Assignment:
Would you print every entry below exactly as written, omitting the images?

══ Given records

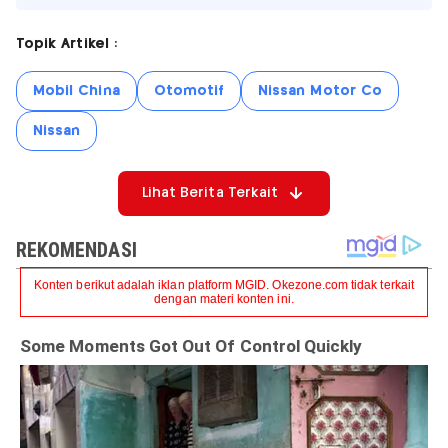
Topik Artikel :
Mobil China
Otomotif
Nissan Motor Co
Nissan
Lihat Berita Terkait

════

Solution to this problem:
Topik Artikel :
Mobil China
Otomotif
Nissan Motor Co
Nissan
Lihat Berita Terkait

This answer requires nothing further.